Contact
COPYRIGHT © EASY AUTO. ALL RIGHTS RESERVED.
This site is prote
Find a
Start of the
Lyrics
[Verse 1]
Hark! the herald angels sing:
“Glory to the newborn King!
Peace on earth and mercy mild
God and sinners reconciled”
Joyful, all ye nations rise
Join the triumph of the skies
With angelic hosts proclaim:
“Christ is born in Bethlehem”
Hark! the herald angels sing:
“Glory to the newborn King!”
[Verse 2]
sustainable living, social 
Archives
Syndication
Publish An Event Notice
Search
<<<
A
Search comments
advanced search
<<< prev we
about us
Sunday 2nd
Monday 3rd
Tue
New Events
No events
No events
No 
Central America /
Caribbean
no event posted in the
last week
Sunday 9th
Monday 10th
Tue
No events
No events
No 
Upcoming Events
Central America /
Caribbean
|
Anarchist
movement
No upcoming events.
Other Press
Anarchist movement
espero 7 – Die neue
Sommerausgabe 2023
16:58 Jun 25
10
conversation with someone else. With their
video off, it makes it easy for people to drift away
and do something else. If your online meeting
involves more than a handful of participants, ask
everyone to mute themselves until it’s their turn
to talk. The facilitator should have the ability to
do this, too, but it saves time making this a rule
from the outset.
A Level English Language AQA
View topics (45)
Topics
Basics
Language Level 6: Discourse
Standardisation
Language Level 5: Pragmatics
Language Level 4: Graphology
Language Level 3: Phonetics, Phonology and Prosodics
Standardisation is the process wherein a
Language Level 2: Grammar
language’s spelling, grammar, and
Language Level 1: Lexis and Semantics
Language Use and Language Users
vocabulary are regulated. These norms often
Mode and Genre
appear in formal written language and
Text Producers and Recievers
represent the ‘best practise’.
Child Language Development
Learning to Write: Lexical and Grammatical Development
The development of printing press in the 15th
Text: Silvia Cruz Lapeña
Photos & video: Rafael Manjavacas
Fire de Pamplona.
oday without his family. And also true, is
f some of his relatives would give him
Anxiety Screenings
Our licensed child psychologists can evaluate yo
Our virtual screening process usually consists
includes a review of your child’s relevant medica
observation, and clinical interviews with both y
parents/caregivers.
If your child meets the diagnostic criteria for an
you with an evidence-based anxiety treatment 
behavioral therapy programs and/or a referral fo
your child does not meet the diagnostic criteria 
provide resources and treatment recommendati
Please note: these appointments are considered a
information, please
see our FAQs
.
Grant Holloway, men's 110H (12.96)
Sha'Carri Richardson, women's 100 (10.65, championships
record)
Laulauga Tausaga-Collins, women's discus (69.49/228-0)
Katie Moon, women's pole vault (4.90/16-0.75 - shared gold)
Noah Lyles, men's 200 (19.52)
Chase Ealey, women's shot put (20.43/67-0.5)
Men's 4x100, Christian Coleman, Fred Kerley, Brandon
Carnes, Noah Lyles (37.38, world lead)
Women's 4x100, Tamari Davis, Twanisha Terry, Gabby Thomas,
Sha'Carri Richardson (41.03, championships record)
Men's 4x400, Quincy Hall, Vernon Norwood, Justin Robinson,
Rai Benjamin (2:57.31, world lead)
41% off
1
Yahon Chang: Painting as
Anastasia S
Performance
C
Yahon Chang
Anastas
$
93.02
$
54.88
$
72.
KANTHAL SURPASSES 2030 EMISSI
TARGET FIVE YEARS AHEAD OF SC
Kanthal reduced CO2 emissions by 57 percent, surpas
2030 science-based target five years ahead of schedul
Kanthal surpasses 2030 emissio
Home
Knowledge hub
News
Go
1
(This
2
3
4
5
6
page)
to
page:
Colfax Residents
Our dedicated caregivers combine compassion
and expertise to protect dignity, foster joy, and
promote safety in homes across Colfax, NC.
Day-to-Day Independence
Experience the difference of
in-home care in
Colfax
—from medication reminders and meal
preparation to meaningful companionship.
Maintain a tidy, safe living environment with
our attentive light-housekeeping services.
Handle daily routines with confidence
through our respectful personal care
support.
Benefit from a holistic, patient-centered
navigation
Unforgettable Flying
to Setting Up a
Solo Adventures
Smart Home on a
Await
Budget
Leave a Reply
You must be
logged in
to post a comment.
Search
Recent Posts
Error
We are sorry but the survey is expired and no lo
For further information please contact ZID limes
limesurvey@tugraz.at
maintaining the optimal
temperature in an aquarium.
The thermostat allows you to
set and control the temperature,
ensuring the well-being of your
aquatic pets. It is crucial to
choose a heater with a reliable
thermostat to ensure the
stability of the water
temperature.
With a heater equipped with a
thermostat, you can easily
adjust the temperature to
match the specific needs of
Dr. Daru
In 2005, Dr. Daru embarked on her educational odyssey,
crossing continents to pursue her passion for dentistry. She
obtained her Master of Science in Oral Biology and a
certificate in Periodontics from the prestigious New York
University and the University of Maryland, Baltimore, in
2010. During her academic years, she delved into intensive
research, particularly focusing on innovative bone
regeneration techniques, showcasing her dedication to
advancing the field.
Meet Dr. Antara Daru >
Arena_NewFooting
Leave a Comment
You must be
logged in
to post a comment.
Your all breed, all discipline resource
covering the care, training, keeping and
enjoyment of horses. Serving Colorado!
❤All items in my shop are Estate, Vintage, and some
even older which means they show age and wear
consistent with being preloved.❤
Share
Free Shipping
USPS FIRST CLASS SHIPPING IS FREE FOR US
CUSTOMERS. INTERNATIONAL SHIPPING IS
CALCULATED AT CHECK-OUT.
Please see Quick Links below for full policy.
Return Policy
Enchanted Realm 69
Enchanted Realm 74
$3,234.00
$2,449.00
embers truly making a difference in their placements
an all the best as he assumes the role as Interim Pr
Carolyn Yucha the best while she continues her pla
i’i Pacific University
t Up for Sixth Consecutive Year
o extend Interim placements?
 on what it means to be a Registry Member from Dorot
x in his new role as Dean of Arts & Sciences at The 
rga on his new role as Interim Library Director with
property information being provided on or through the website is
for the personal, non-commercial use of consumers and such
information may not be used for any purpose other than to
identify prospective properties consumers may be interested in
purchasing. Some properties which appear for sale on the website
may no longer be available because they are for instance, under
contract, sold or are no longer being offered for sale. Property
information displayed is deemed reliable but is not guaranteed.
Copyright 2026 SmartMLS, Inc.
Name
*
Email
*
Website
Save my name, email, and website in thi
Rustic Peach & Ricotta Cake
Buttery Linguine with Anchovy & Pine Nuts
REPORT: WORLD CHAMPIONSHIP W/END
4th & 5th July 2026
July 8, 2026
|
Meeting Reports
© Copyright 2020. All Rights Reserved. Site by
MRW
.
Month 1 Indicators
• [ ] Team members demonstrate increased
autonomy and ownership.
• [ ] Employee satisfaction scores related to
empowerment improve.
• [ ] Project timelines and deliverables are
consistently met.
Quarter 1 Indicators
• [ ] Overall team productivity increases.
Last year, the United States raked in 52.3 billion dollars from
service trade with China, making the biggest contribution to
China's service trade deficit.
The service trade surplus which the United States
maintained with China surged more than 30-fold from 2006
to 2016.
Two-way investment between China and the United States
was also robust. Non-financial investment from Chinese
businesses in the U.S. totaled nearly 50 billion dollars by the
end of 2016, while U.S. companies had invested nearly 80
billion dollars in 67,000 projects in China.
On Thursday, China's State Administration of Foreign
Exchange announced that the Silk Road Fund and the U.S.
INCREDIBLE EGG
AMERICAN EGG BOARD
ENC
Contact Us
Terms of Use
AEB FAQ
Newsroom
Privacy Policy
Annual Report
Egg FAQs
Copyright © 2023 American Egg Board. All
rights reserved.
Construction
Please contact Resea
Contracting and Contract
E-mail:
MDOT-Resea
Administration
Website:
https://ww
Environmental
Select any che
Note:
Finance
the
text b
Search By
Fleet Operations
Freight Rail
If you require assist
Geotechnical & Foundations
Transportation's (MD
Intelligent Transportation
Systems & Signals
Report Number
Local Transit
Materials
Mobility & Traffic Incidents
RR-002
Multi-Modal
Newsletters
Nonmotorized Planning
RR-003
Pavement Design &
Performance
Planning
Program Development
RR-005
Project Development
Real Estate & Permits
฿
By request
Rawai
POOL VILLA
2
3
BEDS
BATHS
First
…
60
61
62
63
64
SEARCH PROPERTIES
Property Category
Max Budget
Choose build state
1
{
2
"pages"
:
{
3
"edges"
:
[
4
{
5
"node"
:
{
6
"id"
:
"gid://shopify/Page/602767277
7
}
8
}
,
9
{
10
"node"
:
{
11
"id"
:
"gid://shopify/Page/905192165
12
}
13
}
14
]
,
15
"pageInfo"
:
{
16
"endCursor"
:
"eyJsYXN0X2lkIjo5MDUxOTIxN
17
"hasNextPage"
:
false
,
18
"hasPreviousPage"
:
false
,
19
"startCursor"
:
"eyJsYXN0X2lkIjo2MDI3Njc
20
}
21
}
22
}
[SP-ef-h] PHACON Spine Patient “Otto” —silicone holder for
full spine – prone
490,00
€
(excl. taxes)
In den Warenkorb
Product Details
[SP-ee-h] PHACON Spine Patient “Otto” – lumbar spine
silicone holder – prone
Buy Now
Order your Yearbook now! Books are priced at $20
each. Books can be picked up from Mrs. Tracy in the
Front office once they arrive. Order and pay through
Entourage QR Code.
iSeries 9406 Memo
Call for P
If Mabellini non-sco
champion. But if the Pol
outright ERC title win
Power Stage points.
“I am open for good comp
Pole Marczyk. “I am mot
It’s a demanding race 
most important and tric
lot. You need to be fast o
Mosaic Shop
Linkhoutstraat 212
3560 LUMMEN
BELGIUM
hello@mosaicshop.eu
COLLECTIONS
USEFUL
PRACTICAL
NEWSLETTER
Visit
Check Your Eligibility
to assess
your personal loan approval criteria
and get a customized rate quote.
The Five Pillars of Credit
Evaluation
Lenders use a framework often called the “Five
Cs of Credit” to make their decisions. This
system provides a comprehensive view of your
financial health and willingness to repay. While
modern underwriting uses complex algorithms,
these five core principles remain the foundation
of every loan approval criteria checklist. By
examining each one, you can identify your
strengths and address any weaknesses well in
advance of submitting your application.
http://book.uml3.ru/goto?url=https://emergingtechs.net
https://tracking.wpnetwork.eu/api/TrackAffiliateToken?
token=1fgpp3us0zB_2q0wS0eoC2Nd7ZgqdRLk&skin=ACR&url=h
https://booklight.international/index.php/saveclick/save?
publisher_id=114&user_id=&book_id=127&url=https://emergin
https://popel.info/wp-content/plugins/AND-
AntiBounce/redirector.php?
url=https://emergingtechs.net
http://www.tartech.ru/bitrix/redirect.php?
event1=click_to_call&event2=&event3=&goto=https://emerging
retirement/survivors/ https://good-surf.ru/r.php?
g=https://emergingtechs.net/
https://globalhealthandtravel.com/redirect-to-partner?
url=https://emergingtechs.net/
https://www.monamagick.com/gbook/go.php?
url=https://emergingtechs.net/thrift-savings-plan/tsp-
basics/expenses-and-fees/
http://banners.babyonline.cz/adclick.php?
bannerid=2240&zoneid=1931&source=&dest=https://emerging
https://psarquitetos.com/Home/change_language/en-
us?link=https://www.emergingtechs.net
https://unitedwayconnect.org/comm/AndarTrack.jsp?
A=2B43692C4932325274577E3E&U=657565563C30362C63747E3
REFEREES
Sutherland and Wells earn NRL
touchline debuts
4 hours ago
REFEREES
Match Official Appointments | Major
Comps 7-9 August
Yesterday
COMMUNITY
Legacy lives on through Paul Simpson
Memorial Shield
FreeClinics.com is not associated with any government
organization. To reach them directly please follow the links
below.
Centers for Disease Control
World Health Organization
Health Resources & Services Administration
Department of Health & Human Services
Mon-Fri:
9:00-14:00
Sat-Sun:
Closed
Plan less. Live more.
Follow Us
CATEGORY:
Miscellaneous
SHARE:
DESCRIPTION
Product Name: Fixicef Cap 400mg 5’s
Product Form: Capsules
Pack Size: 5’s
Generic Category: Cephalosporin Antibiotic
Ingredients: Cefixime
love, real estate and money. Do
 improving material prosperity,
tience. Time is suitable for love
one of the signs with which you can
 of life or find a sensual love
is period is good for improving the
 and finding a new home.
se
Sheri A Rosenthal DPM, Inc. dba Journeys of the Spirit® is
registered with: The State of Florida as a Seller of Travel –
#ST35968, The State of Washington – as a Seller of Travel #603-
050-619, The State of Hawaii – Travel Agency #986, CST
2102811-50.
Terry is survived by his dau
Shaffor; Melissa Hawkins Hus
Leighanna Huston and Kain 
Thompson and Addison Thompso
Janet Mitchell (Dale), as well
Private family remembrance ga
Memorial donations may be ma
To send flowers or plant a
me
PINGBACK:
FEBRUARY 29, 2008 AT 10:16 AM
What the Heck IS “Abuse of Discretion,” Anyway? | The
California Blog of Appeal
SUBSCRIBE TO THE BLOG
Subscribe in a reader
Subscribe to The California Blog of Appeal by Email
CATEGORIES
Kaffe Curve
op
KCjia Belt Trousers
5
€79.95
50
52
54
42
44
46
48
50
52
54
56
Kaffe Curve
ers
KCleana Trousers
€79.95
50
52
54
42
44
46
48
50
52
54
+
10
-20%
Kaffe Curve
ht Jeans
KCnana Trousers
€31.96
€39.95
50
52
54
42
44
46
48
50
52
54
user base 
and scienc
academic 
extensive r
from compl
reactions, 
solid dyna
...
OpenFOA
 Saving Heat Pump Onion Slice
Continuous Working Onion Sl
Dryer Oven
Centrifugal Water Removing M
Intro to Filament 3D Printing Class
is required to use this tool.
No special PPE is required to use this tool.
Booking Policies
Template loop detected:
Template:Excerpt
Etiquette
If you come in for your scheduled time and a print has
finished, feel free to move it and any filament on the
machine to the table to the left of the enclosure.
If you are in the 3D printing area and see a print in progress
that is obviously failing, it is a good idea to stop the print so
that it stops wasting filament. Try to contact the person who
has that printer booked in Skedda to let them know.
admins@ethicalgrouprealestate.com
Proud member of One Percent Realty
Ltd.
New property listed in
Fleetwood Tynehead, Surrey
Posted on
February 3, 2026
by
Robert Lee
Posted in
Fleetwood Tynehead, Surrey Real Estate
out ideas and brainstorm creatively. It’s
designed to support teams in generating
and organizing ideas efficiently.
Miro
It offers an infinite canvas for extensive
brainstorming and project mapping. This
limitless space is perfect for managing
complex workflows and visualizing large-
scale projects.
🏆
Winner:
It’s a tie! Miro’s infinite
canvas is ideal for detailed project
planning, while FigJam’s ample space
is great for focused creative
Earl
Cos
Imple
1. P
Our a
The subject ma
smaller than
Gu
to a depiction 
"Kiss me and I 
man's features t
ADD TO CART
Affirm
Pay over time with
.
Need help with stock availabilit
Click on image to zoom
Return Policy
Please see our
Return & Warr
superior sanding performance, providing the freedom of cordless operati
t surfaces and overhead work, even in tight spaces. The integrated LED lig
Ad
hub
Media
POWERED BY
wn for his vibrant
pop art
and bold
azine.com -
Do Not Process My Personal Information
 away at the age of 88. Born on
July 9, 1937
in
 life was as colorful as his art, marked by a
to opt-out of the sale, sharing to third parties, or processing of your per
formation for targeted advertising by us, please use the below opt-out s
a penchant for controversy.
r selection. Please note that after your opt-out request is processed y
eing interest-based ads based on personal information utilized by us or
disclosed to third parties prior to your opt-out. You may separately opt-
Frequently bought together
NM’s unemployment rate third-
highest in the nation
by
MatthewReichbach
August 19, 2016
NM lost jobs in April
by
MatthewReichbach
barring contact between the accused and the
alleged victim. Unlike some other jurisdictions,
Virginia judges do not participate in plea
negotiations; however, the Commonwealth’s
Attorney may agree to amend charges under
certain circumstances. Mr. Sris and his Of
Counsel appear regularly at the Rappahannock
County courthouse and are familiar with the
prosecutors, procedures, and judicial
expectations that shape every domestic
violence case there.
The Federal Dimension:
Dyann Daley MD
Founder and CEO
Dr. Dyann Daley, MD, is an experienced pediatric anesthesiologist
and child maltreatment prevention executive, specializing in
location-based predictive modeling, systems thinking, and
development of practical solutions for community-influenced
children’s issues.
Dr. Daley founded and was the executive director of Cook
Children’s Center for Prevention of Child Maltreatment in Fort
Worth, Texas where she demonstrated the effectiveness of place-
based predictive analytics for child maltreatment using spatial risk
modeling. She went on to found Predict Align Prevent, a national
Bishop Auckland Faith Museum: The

> WHAT THE TASK ASKS
A single figure is the whole answer: the number of lines in the listing that contain the word "based".

> ANSWER FOR THE TASK
5